International trade and travel can enable otherwise innocuous species to wreak havoc in new and novel environments. Evaluating the economic benefits of preventing the arrival and establishment of a damaging, invasive species through quarantine or preventative measures requires considering its total long-term damages from the time of its arrival onward. Previous literature has recognized that the spatial dynamics of bioinvasions—including spread rates, invasion range sizes, and geographic resource distribution—must be considered when estimating total invasion costs. However, most empirical studies of invasion impacts abstract away from invasion dynamics by only estimating short-term damages, limiting the usefulness of such estimates for evaluating quarantine and prevention policy.
In a new article in the journal Ecological Economics, Benefits of Invasion Prevention: Effects of Time Lags, Spread Rates, and Damage Persistence,* my colleague Andrew Liebhold, of the US Forest Service, and I theoretically examine a broader set of temporal factors affecting long-term damages, including invasion lags (i.e., the time between an invader’s arrival and the initiation of damages) and damage persistence. These attributes address the substantial invasion lag that most invading species exhibit and the considerable variation across species in how long damages last at an invaded location. We also empirically estimate long-term damages for three bioinvaders in the United States, from the time of their introduction to their potential future saturation of the eastern United States. The invaders in question are three forest insect species currently spreading through North America: the gypsy moth (Lymantria dispar), the hemlock woolly adelgid (Adelges tsugae), and the emerald ash borer (Agrilus planipennis). Each of these damaging forest pests differs in terms of its spread rate, damage persistence, and lag between introduction and spread, offering useful illustrations of the temporal patterns in question.

[Available data]:
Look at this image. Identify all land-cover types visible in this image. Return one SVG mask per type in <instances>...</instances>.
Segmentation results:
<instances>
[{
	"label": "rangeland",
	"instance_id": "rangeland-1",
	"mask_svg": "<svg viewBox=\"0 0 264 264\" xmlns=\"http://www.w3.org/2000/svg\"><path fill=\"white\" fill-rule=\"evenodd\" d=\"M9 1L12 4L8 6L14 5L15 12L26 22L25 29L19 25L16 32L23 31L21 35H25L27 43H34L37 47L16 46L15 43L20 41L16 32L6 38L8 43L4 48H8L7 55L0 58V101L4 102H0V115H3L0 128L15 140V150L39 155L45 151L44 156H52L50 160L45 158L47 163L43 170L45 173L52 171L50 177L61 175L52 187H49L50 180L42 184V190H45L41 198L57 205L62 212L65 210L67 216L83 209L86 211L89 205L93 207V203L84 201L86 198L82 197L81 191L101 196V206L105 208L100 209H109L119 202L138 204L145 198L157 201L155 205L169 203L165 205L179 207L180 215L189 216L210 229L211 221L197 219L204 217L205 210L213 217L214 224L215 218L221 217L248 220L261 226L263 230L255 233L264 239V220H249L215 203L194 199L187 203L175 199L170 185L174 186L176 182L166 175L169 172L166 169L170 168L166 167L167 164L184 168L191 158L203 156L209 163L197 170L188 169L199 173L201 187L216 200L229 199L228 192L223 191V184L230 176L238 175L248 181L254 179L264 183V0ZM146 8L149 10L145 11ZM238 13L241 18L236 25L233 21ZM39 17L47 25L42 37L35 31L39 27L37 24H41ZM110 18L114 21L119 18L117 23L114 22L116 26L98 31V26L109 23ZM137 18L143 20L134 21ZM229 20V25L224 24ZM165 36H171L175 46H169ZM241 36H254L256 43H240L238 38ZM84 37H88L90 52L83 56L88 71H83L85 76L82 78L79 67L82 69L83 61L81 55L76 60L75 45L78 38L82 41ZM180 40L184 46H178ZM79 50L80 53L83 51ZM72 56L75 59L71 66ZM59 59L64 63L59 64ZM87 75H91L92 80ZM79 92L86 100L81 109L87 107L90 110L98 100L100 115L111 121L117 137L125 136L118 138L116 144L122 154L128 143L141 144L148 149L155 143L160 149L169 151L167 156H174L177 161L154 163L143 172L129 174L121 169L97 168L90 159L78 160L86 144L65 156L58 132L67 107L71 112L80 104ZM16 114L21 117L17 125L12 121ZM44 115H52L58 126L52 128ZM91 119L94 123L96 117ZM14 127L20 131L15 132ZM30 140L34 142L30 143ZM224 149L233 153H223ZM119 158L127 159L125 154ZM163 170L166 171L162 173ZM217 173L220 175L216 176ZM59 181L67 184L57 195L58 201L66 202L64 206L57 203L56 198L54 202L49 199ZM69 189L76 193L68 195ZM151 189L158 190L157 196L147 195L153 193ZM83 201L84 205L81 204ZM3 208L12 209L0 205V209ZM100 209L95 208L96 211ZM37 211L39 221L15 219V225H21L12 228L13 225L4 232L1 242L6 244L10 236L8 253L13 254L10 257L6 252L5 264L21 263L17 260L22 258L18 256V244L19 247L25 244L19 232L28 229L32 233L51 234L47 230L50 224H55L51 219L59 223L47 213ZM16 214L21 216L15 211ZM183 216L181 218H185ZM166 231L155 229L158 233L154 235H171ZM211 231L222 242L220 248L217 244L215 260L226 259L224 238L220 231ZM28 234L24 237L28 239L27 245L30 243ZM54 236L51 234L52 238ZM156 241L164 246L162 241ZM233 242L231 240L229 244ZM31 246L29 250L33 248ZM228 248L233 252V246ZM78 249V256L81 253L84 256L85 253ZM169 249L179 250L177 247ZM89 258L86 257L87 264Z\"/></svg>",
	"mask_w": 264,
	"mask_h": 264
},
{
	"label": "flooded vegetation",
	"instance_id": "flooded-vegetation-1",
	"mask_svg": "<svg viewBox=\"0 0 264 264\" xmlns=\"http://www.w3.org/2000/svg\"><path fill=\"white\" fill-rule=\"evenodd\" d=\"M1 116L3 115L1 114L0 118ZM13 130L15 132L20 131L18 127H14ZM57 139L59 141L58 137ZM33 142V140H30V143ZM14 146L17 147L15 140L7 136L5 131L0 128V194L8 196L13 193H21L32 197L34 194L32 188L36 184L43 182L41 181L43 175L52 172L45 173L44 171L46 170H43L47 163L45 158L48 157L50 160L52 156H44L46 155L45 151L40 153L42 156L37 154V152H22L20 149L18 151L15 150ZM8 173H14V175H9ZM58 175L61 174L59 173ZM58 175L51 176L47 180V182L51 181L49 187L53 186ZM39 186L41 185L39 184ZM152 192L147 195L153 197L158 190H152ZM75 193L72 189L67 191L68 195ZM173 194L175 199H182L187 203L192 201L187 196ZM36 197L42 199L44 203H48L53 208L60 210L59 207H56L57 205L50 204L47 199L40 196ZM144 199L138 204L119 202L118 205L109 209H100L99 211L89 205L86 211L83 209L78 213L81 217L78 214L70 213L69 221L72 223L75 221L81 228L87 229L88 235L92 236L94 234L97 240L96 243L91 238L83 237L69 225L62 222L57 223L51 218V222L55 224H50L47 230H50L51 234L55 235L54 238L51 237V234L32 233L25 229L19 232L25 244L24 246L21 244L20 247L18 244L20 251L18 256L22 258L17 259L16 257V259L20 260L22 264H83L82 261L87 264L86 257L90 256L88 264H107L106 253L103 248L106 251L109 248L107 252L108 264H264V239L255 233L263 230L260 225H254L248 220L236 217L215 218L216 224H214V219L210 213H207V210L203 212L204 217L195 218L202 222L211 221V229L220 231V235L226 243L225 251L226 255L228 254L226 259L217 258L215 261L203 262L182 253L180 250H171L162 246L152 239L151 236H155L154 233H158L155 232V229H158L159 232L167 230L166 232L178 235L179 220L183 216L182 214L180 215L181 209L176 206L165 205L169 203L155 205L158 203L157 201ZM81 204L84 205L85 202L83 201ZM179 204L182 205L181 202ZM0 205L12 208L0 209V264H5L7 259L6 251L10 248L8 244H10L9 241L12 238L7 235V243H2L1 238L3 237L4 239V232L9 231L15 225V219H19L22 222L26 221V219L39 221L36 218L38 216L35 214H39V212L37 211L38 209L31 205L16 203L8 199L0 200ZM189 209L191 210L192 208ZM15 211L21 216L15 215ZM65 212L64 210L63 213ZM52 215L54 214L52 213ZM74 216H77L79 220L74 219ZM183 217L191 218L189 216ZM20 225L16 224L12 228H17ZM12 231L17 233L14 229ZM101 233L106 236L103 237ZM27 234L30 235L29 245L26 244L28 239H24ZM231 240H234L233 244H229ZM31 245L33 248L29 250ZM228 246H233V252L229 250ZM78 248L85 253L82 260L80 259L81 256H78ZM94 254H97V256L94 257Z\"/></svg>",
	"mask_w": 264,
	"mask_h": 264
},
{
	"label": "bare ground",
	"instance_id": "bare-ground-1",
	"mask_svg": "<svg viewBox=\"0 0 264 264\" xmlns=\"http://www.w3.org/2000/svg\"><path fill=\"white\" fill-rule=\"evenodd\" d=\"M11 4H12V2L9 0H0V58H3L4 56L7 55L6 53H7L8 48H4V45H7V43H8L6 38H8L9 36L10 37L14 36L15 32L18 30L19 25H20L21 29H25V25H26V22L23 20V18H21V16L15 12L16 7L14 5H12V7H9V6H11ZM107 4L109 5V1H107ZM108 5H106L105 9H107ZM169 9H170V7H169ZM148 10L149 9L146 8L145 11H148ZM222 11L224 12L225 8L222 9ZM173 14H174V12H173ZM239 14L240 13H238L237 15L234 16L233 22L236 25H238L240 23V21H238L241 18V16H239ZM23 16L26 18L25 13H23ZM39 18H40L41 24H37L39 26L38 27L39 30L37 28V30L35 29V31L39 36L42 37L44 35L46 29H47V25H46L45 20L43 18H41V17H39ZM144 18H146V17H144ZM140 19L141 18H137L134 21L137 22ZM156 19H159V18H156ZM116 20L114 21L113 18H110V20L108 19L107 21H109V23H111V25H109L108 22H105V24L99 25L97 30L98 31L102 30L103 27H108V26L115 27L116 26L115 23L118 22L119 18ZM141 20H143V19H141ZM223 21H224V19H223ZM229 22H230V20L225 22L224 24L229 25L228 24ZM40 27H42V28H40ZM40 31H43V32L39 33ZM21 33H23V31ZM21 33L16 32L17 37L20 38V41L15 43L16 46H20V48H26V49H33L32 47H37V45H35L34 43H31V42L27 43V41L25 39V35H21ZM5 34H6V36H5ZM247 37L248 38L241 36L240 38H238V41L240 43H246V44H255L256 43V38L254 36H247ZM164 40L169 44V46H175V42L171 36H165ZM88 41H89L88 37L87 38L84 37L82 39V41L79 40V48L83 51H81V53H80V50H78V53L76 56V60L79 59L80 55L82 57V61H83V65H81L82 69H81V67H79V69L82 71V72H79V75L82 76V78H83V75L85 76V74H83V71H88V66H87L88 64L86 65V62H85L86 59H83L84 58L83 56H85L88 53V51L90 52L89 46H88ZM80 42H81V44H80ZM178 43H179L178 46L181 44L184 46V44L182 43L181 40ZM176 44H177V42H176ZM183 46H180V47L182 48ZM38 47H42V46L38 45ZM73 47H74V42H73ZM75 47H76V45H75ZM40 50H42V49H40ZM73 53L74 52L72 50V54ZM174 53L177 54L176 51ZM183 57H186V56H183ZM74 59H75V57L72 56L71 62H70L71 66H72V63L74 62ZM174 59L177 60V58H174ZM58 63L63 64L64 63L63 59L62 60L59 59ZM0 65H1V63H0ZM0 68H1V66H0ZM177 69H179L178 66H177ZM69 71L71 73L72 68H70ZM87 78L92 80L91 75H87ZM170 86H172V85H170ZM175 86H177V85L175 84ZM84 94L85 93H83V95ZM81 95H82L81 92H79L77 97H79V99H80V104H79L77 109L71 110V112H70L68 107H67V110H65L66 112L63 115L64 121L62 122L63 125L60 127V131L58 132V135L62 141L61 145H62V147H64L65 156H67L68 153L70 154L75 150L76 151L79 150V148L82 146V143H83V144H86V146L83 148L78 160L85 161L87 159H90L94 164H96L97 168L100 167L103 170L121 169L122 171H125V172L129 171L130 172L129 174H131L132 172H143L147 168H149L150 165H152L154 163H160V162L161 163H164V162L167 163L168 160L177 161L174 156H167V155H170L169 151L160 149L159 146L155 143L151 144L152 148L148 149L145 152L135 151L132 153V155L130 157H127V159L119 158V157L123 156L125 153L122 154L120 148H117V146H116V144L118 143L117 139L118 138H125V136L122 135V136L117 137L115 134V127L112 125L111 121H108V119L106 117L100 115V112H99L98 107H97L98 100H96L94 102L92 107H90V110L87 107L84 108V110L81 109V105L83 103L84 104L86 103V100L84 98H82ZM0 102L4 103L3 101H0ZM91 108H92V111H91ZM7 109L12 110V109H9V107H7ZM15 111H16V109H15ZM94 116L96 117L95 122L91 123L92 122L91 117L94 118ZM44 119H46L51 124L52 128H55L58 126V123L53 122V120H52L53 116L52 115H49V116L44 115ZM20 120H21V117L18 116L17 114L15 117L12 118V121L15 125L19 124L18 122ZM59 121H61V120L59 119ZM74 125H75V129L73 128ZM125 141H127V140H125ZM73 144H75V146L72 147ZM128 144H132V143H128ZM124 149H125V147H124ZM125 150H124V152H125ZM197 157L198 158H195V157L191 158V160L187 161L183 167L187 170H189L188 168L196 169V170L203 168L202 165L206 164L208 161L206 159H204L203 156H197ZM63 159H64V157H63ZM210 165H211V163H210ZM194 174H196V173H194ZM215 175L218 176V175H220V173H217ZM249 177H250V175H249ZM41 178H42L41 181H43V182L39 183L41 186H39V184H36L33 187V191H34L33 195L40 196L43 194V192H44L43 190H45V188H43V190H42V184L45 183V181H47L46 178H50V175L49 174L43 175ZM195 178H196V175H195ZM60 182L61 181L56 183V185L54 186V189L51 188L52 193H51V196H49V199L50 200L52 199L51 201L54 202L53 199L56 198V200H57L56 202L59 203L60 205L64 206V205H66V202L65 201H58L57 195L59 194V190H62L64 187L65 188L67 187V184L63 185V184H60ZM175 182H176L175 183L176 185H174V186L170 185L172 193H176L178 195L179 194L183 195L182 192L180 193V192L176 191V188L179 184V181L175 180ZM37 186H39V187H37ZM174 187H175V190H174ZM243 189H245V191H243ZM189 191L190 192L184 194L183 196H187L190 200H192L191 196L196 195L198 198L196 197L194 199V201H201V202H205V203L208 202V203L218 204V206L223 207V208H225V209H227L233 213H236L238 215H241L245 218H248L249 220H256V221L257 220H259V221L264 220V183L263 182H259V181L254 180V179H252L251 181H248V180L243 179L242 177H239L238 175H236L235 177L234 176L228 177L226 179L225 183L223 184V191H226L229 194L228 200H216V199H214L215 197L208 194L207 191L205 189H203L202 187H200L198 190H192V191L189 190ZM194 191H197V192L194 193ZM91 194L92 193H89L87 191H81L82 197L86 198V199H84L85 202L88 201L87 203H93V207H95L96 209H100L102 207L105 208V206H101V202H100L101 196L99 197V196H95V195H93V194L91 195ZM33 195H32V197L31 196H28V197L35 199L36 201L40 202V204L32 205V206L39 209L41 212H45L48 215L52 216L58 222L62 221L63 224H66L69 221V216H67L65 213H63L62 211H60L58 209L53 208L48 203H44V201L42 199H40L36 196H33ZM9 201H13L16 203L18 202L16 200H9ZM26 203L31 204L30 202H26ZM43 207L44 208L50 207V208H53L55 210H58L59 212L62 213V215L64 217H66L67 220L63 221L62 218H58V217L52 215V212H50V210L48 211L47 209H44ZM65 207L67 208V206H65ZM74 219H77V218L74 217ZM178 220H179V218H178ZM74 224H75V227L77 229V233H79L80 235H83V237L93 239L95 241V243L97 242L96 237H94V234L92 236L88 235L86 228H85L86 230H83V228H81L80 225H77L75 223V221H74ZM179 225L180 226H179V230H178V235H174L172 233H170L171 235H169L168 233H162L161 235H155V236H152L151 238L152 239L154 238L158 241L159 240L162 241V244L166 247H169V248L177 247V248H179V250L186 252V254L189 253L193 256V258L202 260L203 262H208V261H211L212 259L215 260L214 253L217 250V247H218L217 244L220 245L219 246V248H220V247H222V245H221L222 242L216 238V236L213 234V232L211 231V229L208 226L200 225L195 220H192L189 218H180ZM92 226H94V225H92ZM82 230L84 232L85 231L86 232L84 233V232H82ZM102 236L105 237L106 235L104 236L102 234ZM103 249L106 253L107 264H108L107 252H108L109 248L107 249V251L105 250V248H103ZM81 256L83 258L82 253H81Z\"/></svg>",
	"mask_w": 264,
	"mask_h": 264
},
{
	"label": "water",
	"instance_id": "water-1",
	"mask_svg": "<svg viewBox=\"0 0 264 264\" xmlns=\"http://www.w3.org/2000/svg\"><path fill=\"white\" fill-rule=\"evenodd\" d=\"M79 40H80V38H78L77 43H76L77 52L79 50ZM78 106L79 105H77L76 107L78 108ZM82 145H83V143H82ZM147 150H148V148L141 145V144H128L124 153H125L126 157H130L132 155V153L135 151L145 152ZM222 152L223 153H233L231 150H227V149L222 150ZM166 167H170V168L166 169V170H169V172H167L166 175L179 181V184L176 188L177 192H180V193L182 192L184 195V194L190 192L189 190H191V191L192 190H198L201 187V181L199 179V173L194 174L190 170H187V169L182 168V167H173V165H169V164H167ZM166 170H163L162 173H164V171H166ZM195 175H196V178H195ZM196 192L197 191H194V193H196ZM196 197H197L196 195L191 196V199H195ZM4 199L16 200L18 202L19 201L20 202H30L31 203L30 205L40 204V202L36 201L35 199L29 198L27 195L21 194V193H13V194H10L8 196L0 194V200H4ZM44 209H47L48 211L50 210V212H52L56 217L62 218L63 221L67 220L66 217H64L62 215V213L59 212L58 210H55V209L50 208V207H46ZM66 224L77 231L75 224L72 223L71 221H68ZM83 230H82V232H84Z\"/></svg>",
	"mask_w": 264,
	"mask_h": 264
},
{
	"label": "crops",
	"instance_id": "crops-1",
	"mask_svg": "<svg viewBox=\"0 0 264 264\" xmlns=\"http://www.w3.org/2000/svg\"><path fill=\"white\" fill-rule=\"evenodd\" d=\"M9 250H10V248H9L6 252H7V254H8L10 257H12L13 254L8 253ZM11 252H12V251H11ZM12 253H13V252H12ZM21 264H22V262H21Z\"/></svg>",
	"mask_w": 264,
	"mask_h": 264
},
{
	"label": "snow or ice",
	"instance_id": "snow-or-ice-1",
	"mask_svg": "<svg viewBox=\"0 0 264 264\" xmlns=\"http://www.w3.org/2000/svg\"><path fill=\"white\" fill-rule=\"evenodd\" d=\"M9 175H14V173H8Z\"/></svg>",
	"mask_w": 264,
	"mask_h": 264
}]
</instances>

[Work order 1]: Summarize the passage on the costs of invasive species in two sentences.
[Work order 2]: Write the next part of the passage on the costs of invasive species, starting after its last sentence.

[Task output 1]: Judging the economic benefit of keeping a damaging invasive species out means counting all of its long-term damages from the time it arrives, yet most empirical studies estimate only short-term damages and leave out how invasions unfold. A new article in Ecological Economics looks at timing factors such as invasion lags and damage persistence, and it estimates long-term damages in the United States for three forest insects spreading through North America: the gypsy moth, the hemlock woolly adelgid, and the emerald ash borer.

[Task output 2]:
In our theoretical analysis we find that the impacts of invading species are most severe for those with the following characteristics (all else equal):
- Short lag times between their introduction and spread;
- Short lags between their arrival and the initiation of damages;
- Larger, short-lived damages as opposed to smaller, persistent damages;
- Faster or earlier spread; and
- Larger potential range sizes.
These characteristics cause damages to accrue quickly in the course of a bioinvasion, or over a larger area, increasing the benefits of prevention.
We predicted the long-term impacts of each focal invading species using the largest single type of damage caused by the species—residential property value loss for the hemlock woolly adelgid and gypsy moth, and community expenditures on ash tree removal for the emerald ash borer. Our spread estimates come from a combination of historical data on past spread and predictive models to simulate future invasion spread. The gypsy moth invasion is shown in the figure to slowly unfold over multiple centuries with a relatively short lag time (11 years). The hemlock woolly adelgid experiences a six-decade lag before saturating the eastern United States within 100 years. And the emerald ash borer invasion is expected to play out even faster, completely saturating forests by about 2050—only five decades after its introduction. (Figures illustrating spreads for the latter two can be seen in our journal article’s supplementary material.)
Our coarse estimates of total long-term damages varied considerably across the three species, with those for the hemlock woolly adelgid estimated at less than $4 million, in comparison to the emerald ash borer, whose damages are estimated around $15 billion over the duration of the invasion. Estimated long-term damages from the gypsy moth fall in between, at around $250 million. This disparity across estimates arises from differences in the local damage potential of each species as well as their temporal characteristics. For example, the hemlock woolly adelgid’s long invasion lag substantially reduces estimated damage. When considering its damages only from the time they were first noticed, rather than from the time when the species was introduced into the United States, estimates are six times larger ($21 million).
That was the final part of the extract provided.